Stated problem - Substitute "binomial name" for "scientific name" throughout the records and give the lines again with nothing else altered, omitting the pictures.

-- BEGIN Input rows --

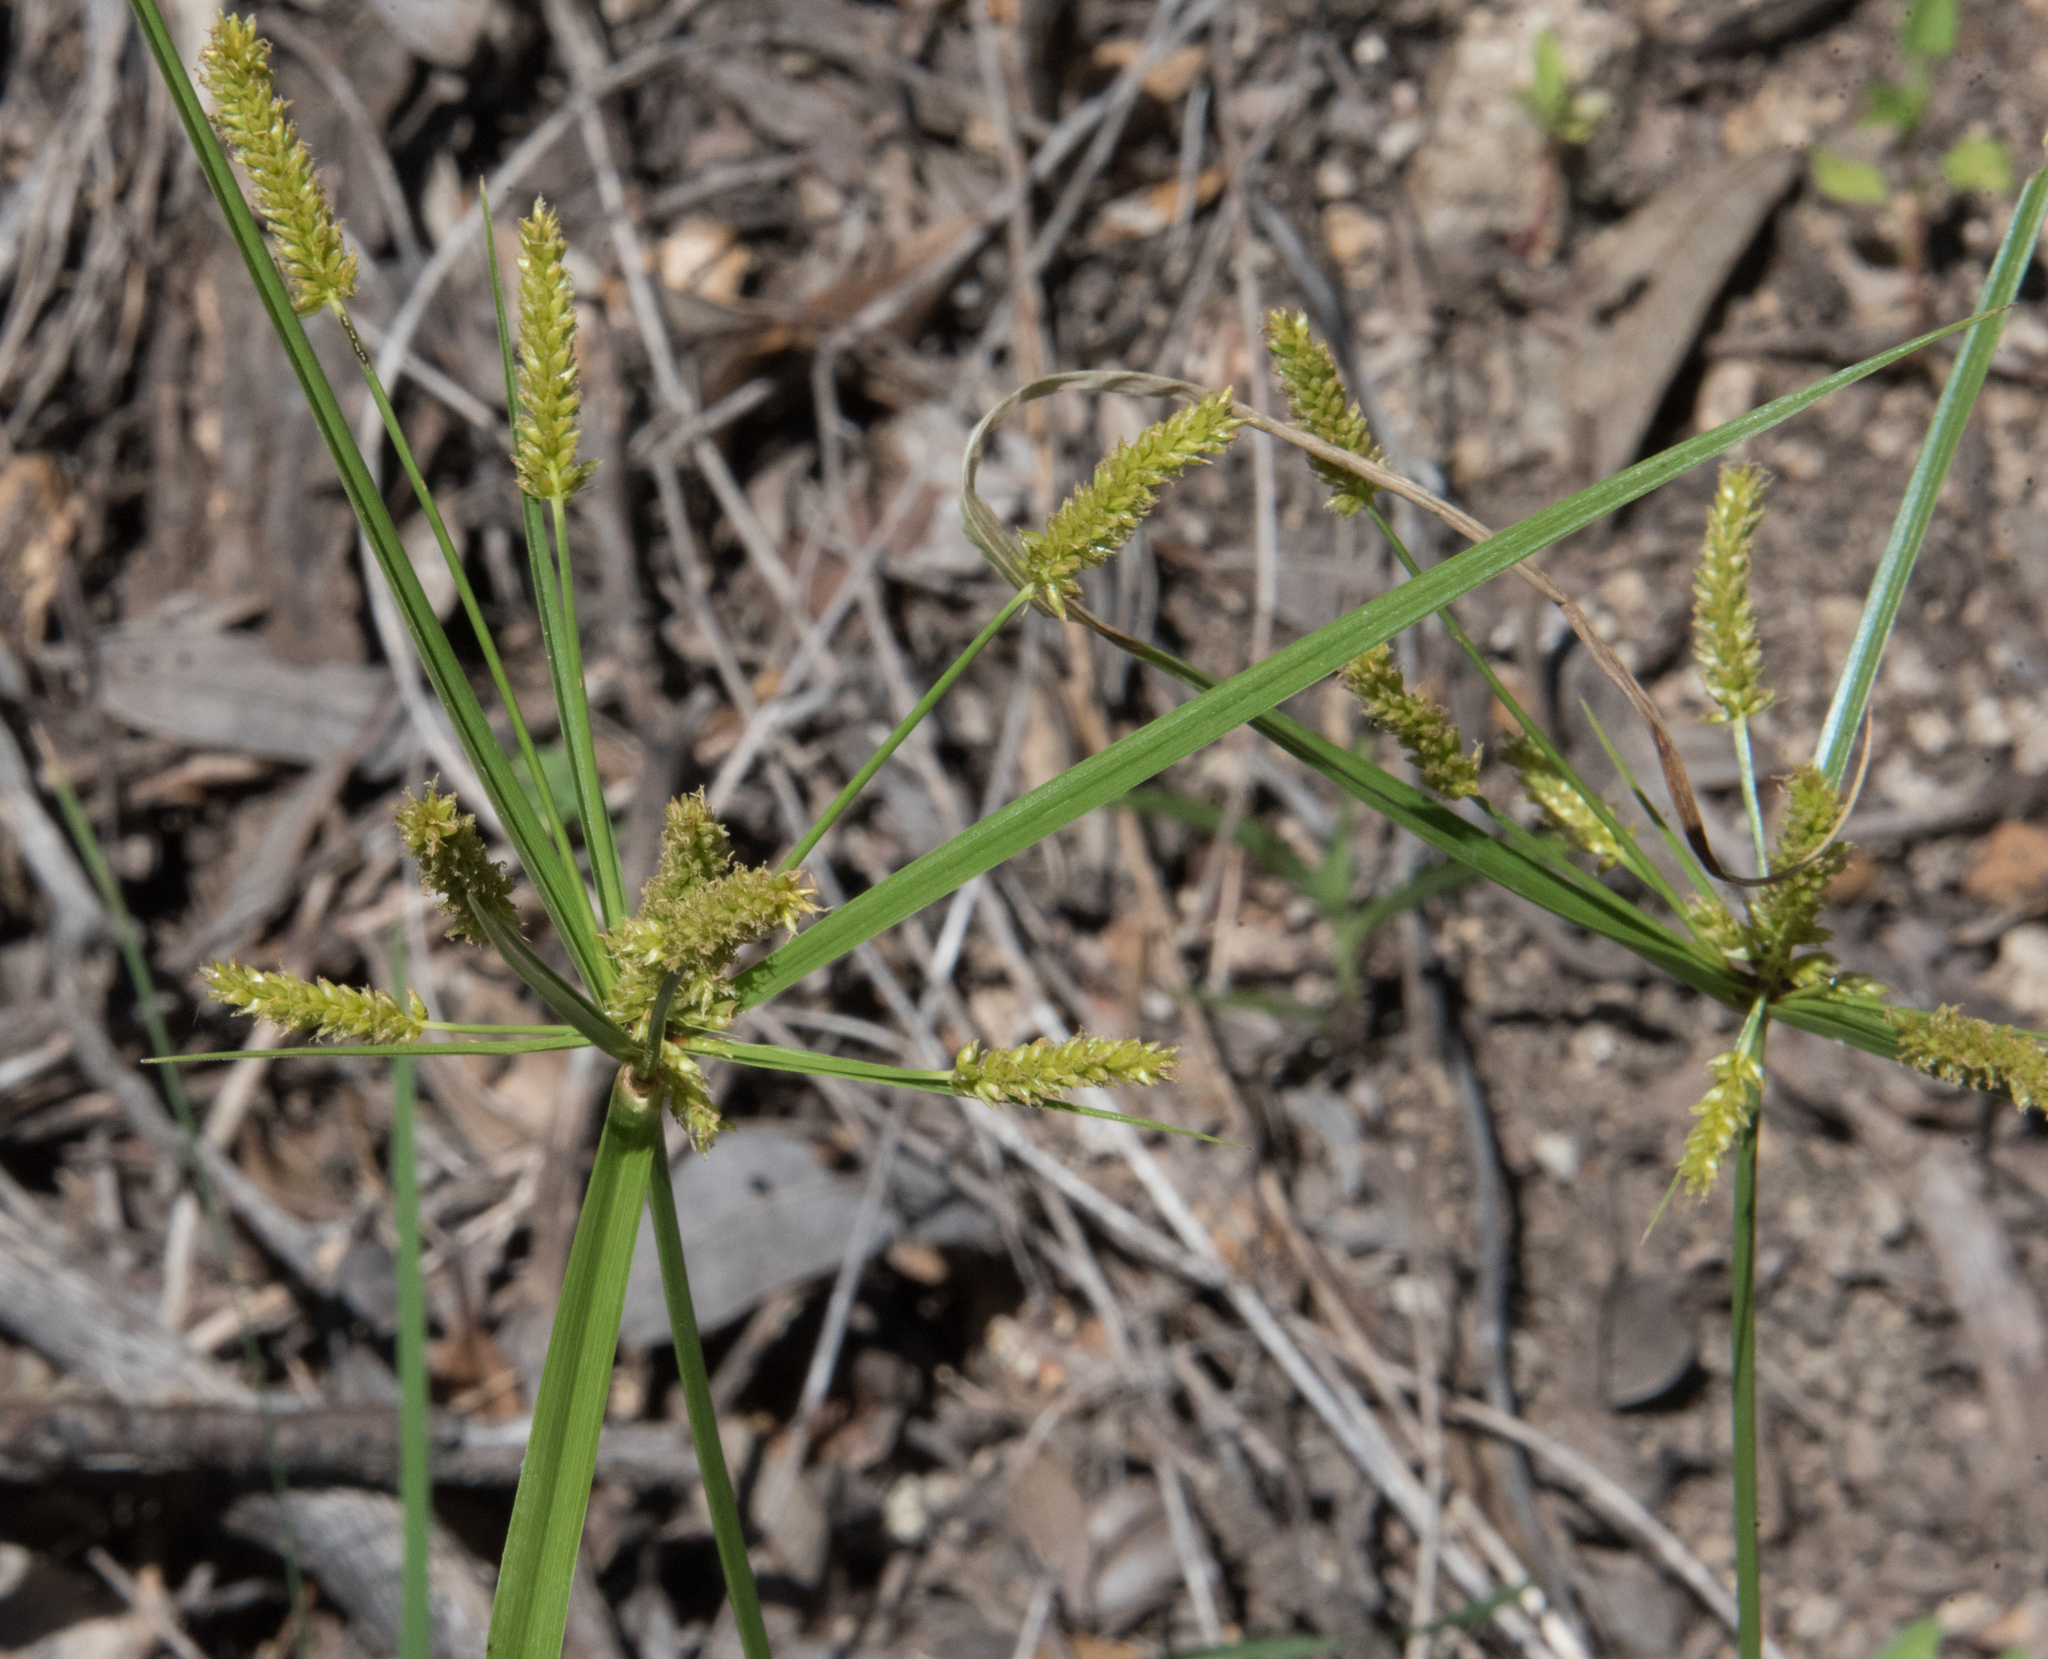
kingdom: Plantae
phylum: Tracheophyta
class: Liliopsida
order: Poales
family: Cyperaceae
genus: Cyperus
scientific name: Cyperus mutisii
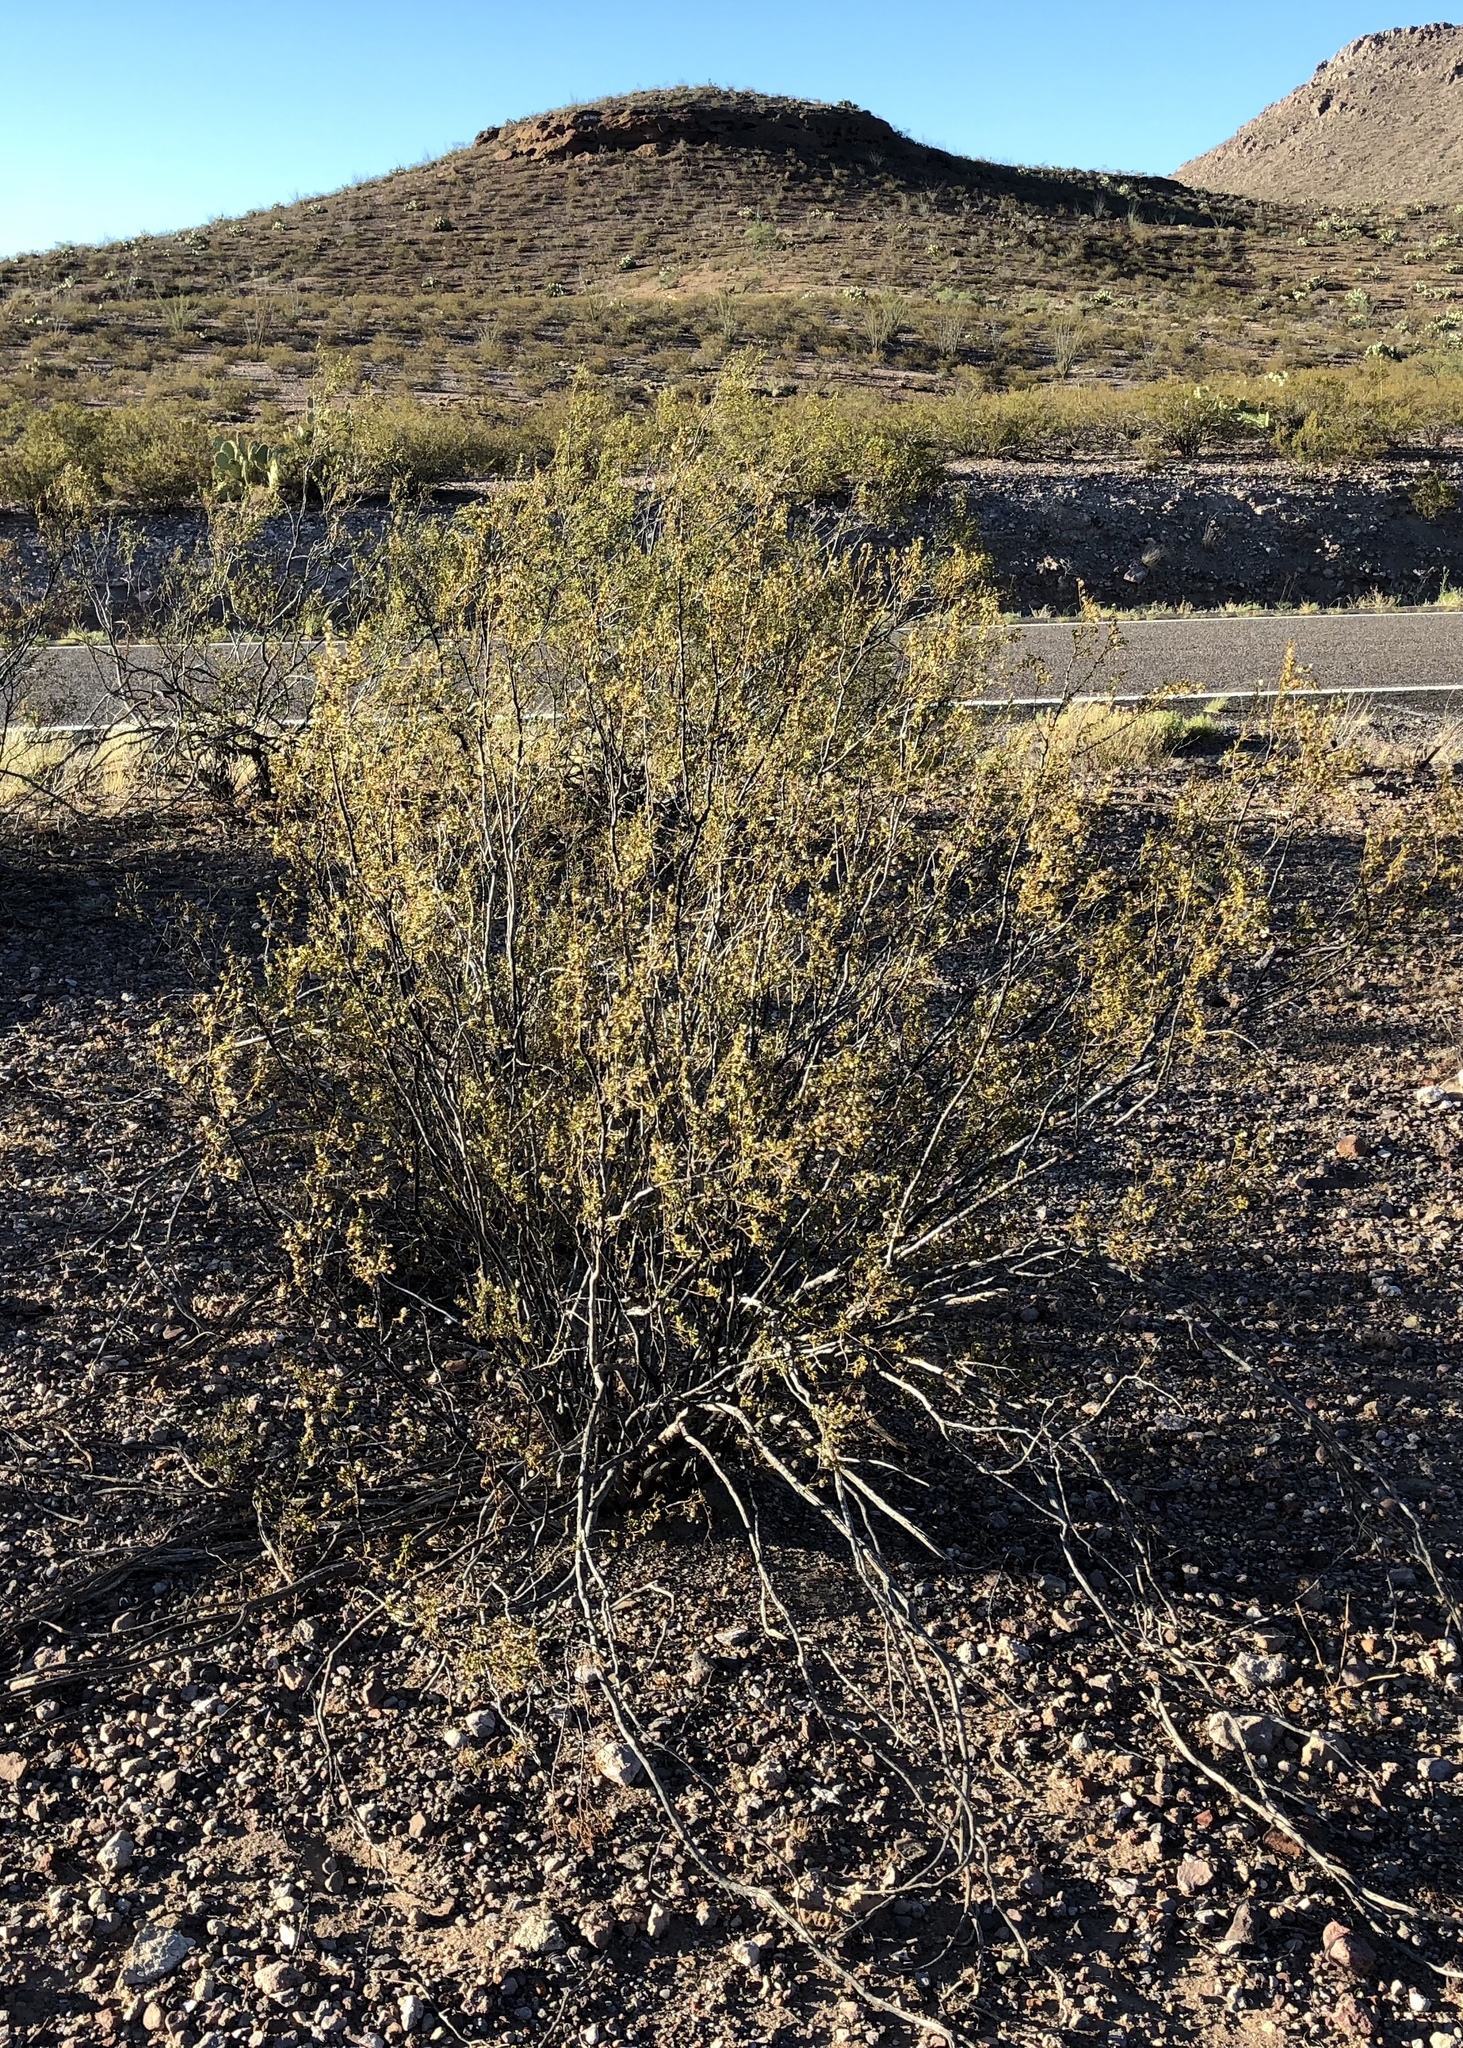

-- END Input rows --

Response to the task -
kingdom: Plantae
phylum: Tracheophyta
class: Liliopsida
order: Poales
family: Cyperaceae
genus: Cyperus
binomial name: Cyperus mutisii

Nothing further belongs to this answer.